Beyoncé has been doing this for a long time. Throughout her solo tours, she has elevated women by employing an all-female band. For the 2018 Vogue feature she wrote herself, she commissioned photographer Tyler Mitchell to take the photos, making him the first black person to ever shoot a Vogue cover. For Homecoming, the film that was a product of her 2018 Coachella performance, she created an ode to historically black colleges and universities and filmed its production for the world to see.

The elevation of black culture and entrepreneurship is what Hassan admires most about Bey.

"She’s Beyoncé," she says, "Quite frankly, if she wanted to have everything custom made by whatever massive lingerie brand, she could probably snap her fingers and have that done, but she didn’t. And I think that’s just pretty amazing."

Hassan cites several moments throughout Beyoncé's career where she has highlighted black culture, the most recent being her and JAY-Z's shoutout to Meghan Markle during their Brit Awards acceptance speech. Beyoncé also wrote about the Duchess of Sussex on her website during Black History Month this past February.

Hassan said it herself: Beyoncé is famous enough that she could (to quote her own lyrics) "f*ck it up, then leave, come back, f*ck it up and leave again" whenever she wants. She doesn't have to do so much to elevate black culture in order to remain successful, but she does anyway. And for that, Hassan stans.

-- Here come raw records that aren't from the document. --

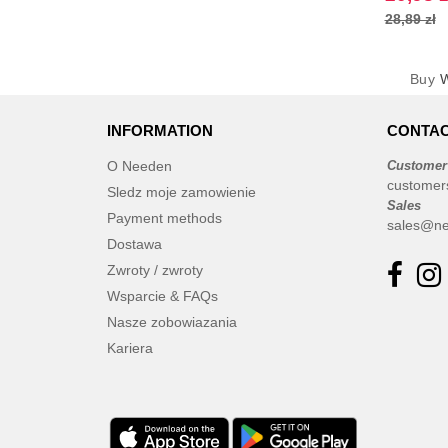
28,89 zł
Buy
W
INFORMATION
CONTAC
O Needen
Customer
customer
Sledz moje zamowienie
Sales
Payment methods
sales@ne
Dostawa
Zwroty / zwroty
Wsparcie & FAQs
Nasze zobowiazania
Kariera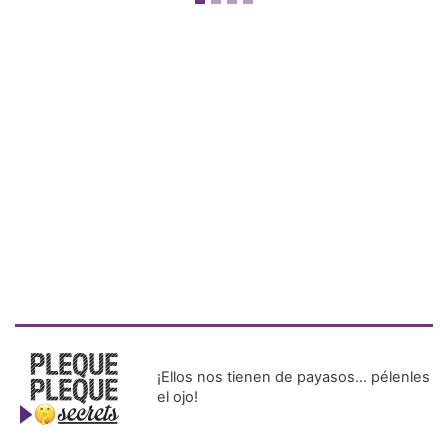
¡Ellos nos tienen de payasos… pélenles
el ojo!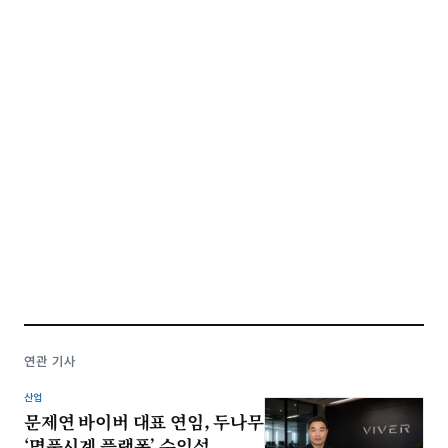
연관 기사
산업
문제연 바이버 대표 연임, 두나무
‘명품시계 플랫폼’ 수익성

In the years since Nubian Skin was created, Hassan has had glamorous moments like receiving an MBE from Queen Elizabeth and Prince William at Buckingham Palace for her contributions to fashion. (An MBE is an award that celebrates contributions to the arts and sciences in the UK, as well as charitable work.) The not-so glamorous moments of her job are in the average, day-to-day occurrences like filling invoices and reviewing products with her three-person team and manufacturer.

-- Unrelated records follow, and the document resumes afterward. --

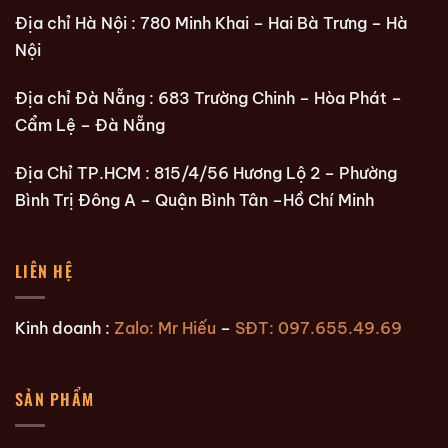
Địa chỉ Hà Nội : 780 Minh Khai – Hai Bà Trưng – Hà
Nội
Địa chỉ Đà Nẵng : 683 Trường Chinh – Hòa Phát –
Cẩm Lệ – Đà Nẵng
Địa Chỉ TP.HCM : 815/4/56 Hương Lộ 2 – Phường
Bình Trị Đông A – Quận Bình Tân –Hồ Chí Minh
LIÊN HỆ
Kinh doanh :
Zalo: Mr Hiếu
–
SĐT: 097.655.49.69
SẢN PHẨM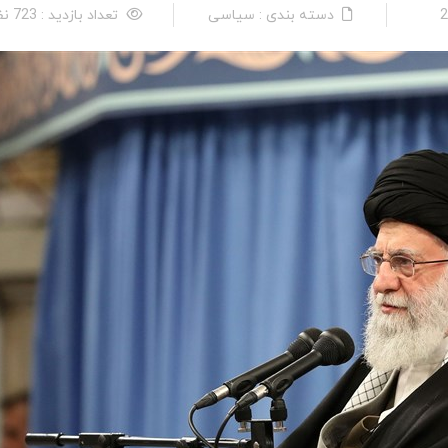
دسته بندی : سیاسی
تعداد بازدید : 723 نفر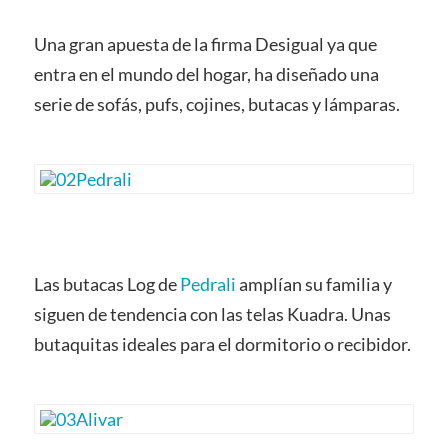
Una gran apuesta de la firma Desigual ya que
entra en el mundo del hogar, ha diseñado una
serie de sofás, pufs, cojines, butacas y lámparas.
Las butacas Log de
Pedrali
amplían su familia y
siguen de tendencia con las telas Kuadra. Unas
butaquitas ideales para el dormitorio o recibidor.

She one day dreams of Nubian Skin having its own standalone store, as well as the products being available in stores on a global scale.

"I just want women to feel like this is right. Like this is me, this was made for me. Just comfortable in their own skin," she says.

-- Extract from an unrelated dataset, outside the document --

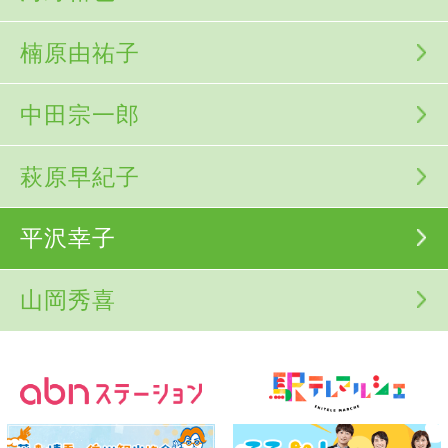
楠原由祐子
中田宗一郎
萩原早紀子
平沢幸子
山岡秀喜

"We get emails from people online, and they’re like, ‘You have no idea how much it means to have something in my skin tone,'" she adds, "and that’s what I want women to feel. I want them to know that their skin tone is not a hindrance. It’s something to be celebrated, and it’s something that people and brands should be putting effort into, because we deserve our nude just as much as everybody else does."

I think it's safe to say Beyoncé agrees.